▸ Data provided

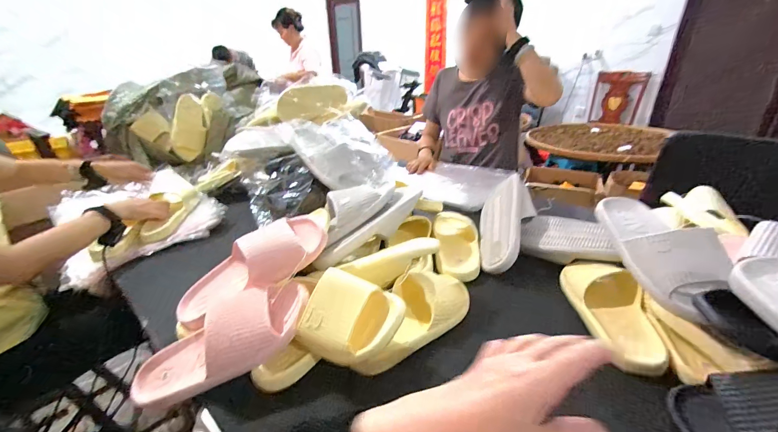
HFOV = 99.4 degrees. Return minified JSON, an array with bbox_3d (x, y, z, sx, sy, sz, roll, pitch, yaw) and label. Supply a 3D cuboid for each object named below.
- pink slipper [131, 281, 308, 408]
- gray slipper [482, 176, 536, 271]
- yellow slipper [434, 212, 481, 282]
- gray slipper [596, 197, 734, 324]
[{"bbox_3d":[-0.237,0.168,0.454,0.248,0.080,0.090,-29,29,-1],"label":"pink slipper"},{"bbox_3d":[0.258,0.030,0.743,0.139,0.077,0.280,-36,22,43],"label":"gray slipper"},{"bbox_3d":[0.147,0.056,0.715,0.092,0.054,0.204,2,27,7],"label":"yellow slipper"},{"bbox_3d":[0.436,0.038,0.527,0.101,0.090,0.289,-1,40,8],"label":"gray slipper"}]

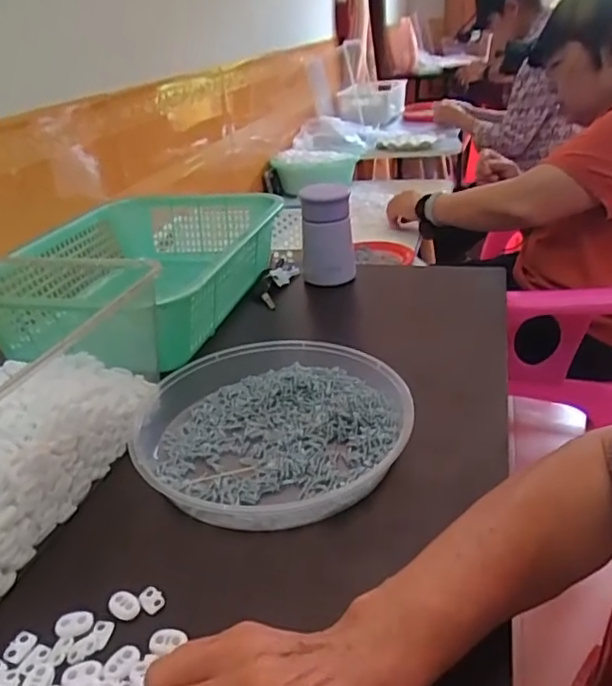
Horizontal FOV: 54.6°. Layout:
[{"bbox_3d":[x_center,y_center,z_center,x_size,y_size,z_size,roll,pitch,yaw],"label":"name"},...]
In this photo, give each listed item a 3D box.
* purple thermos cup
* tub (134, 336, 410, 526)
[{"bbox_3d":[0.029,-0.138,0.782,0.067,0.137,0.059,-3,29,5],"label":"purple thermos cup"},{"bbox_3d":[-0.029,0.067,0.513,0.220,0.038,0.222,-2,29,1],"label":"tub"}]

▸ What is being asked
Repeat the material above word for word; no images go in the copy.

▸ Answer box
HFOV = 99.4 degrees. Return minified JSON, an array with bbox_3d (x, y, z, sx, sy, sz, roll, pitch, yaw) and label. Supply a 3D cuboid for each object named below.
- pink slipper [131, 281, 308, 408]
- gray slipper [482, 176, 536, 271]
- yellow slipper [434, 212, 481, 282]
- gray slipper [596, 197, 734, 324]
[{"bbox_3d":[-0.237,0.168,0.454,0.248,0.080,0.090,-29,29,-1],"label":"pink slipper"},{"bbox_3d":[0.258,0.030,0.743,0.139,0.077,0.280,-36,22,43],"label":"gray slipper"},{"bbox_3d":[0.147,0.056,0.715,0.092,0.054,0.204,2,27,7],"label":"yellow slipper"},{"bbox_3d":[0.436,0.038,0.527,0.101,0.090,0.289,-1,40,8],"label":"gray slipper"}]

Horizontal FOV: 54.6°. Layout:
[{"bbox_3d":[x_center,y_center,z_center,x_size,y_size,z_size,roll,pitch,yaw],"label":"name"},...]
In this photo, give each listed item a 3D box.
* purple thermos cup
* tub (134, 336, 410, 526)
[{"bbox_3d":[0.029,-0.138,0.782,0.067,0.137,0.059,-3,29,5],"label":"purple thermos cup"},{"bbox_3d":[-0.029,0.067,0.513,0.220,0.038,0.222,-2,29,1],"label":"tub"}]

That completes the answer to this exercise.